I was on bicalutamide only starting in fall 2020. I didn't want Lupron injections and my doc went along with it. But it raised my liver enzymes after a few months. They continued going up even at a half dose. So I stopped and in Oct. 2021 went on Orgovyx. I'd had radiation in the interim and went a number of months with no ADT before the Orgovyx.
Hi Stacey. I was on bicalutamide for 14 months until I began feeling quite unwell from it. It doesn’t work very well by itself. I would suggest enzalutamide.
yes, 2 yrs on Bicalutimide monotherapy 150mg daily with good results. This is not in a standard of care they will recommend as this drug is off label now but numerous guys on here are doing this protocol. I rejected LUPRON as I did not want the devastating side effects.
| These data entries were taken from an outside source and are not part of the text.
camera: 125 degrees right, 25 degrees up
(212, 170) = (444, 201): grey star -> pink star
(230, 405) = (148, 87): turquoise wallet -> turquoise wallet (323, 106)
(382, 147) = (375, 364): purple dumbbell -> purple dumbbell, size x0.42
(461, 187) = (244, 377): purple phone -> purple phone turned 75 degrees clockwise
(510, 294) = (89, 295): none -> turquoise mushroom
Hi VictoryPC. I have my husband also on PCSPES now for a year with monotherapy Xtandi and now Nubeqa. He is gleason 9 and had lymph mets before treatment. Wanted to hear your experience managing PCa with PCSPES and how much you are taking? Thank you.
I have taken PCSPES for over 10 years with intermittent Bicalutamide 30 days every 3 months. It has saved me so much aggravation as I was told I would die 12 years ago if I didn't do Docetaxel chemo. I take 9 pills daily and the more I take the better it works. I split up the dose 3 times per day as with all TCM protocols. Good results for you in the future.
Thank you! This is very helpful! Husband has responded well from radiation PSA 0.27. Doc's told him the same thing 7months to 1.5 years. I made sure we found a new Onc and urologist after that. Sounds like this approach is working well for you, which i am happy to hear! Best of continued health to you!
Vincent is great! Husband just can't tolerate ADT. There is no point in him taking it if it strips away his spirit to fight this. He does fine on ARI drugs Xtandi and now nubeqa . I just hope PC-SPES keeps the efficacy so he never has to worry about ADT ever again. His response from radiation has been very encouraging going down to 0.27 in 3 months. ARI alone was not keeping the PCa from rising. I am glad you shared your story with me. Do you have any other suggestions?